Francesc Arabí, periodista de investigación con años de cobertura de los grandes casos valencianos, reconstruye la trayectoria de Eduardo Zaplana desde su irrupción a comienzos de los noventa hasta su salida de la primera línea y su posterior traspaso de capital político. Por el camino desfilan los episodios que dieron forma al modelo: el contrato opaco con Julio Iglesias a través del IVEX, la privatización de las ITV, el Plan Eólico, Terra Mítica, la Ciudad de la Luz, los sobrecostes de las grandes postales de hormigón, el desfalco de la televisión pública y la conversión de las cajas de ahorro en pesebre institucional. El autor no se limita a enumerar causas judiciales: describe el mecanismo que las hizo posibles.
Ese mecanismo tiene nombres y funciones. El contable que diseñó la ingeniería societaria, el amigo de adolescencia convertido en administrador de sociedades, el operador que atendía a los empresarios por ventanilla única, la secretaria que era archivo y confesionario, el propagandista encargado de maniatar la televisión autonómica. Arabí los sitúa en su lugar dentro de una estructura donde la lealtad se compraba con nóminas públicas y la disidencia se anulaba por inanición o con chequera. El resultado es lo que el libro llama, sin eufemismos, un régimen: un ecosistema mediático moldeado para macerar el discurso dominante, una administración con los controles desactivados y una ciudadanía a la que se le vendió autoestima mientras se le facturaban las obras.

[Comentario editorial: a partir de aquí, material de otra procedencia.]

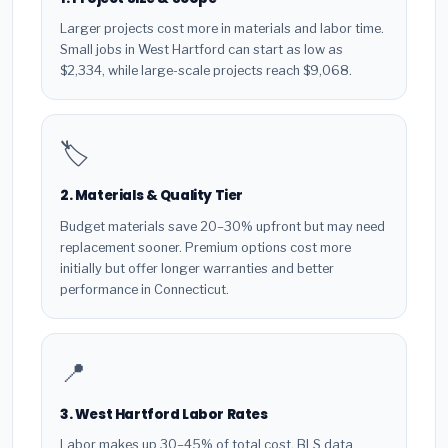
Larger projects cost more in materials and labor time.
Small jobs in West Hartford can start as low as
$2,334, while large-scale projects reach $9,068.
🏷️
2. Materials & Quality Tier
Budget materials save 20–30% upfront but may need
replacement sooner. Premium options cost more
initially but offer longer warranties and better
performance in Connecticut.
📍
3. West Hartford Labor Rates
Labor makes up 30–45% of total cost. BLS data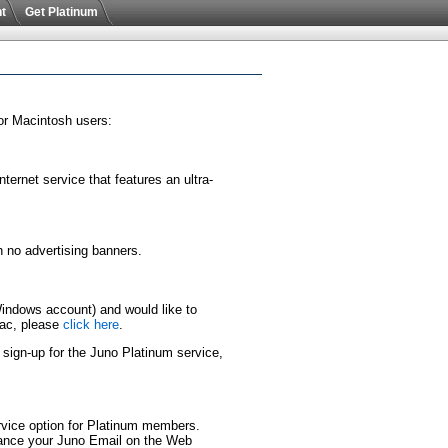
t
Get Platinum
for Macintosh users:
ernet service that features an ultra-
h no advertising banners.
indows account) and would like to
Mac, please
click here
.
 sign-up for the Juno Platinum service,
vice option for Platinum members.
ance your Juno Email on the Web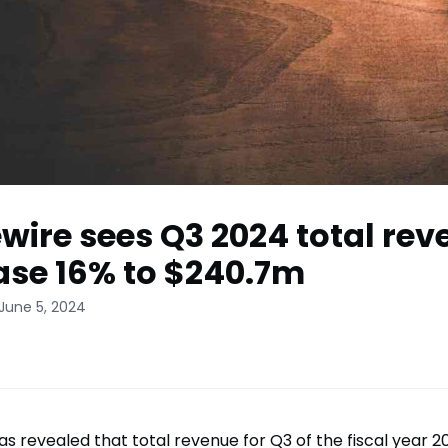
wire sees Q3 2024 total re
ase 16% to $240.7m
June 5, 2024
as revealed that total revenue for Q3 of the fiscal year 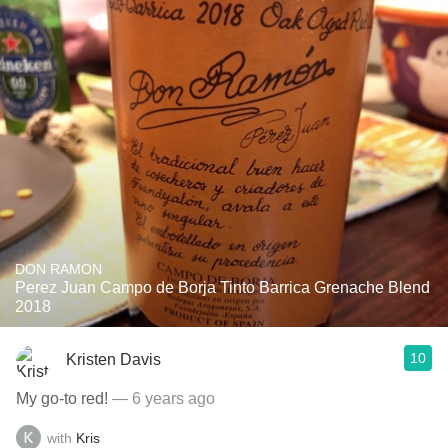
DON RAMON
Perez Juan Campo de Borja Tinto Barrica Grenache Blend
2018
10
Kristen Davis
My go-to red!
— 6 years ago
with
Kris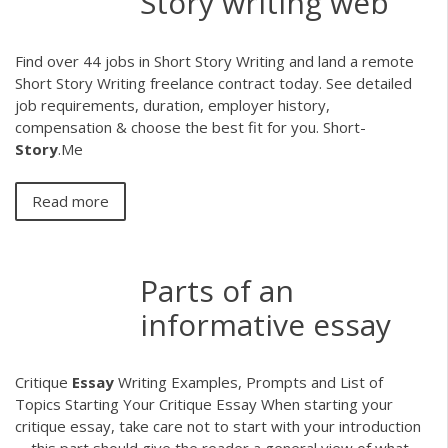
Story writing web
Find over 44 jobs in Short Story Writing and land a remote
Short Story Writing freelance contract today. See detailed
job requirements, duration, employer history,
compensation & choose the best fit for you. Short-
Story
.Me
Read more
Parts of an
informative essay
Critique
Essay
Writing Examples, Prompts and List of
Topics Starting Your Critique Essay When starting your
critique essay, take care not to start with your introduction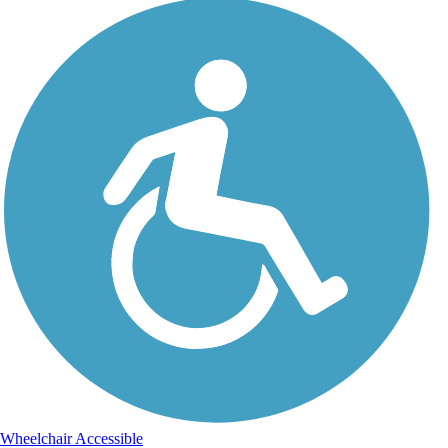
Wheelchair Accessible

Hay también una tesis de fondo sobre por qué tantos callaron. El autor apunta a una época de dimisiones colectivas —de periodistas, juristas, técnicos, interventores y ciudadanos— que coincidió con los años de vacas gordas, cuando la corrupción se digería mejor con el estómago lleno y sólo empezó a escucharse como banda sonora del día a día después del colapso financiero. Frente a esa amnesia, el libro se plantea explícitamente como ejercicio de memoria: contra quienes coloreaban el presente y blanqueaban el pasado.
Escrito en primera persona, con ironía y ritmo de crónica, el texto alterna la reconstrucción documental con la escena narrativa y el retrato de carácter. No es una biografía complaciente ni un sumario judicial ordenado en capítulos: es una incursión en los círculos de poder donde se decidían las cosas, con la ventaja de quien lleva años tomando notas desde dentro de la sala de prensa. Interesará a quien quiera entender un caso concreto, pero sobre todo a quien busque las reglas que permitieron que ese caso fuera posible, y que en buena medida siguen sin escribirse.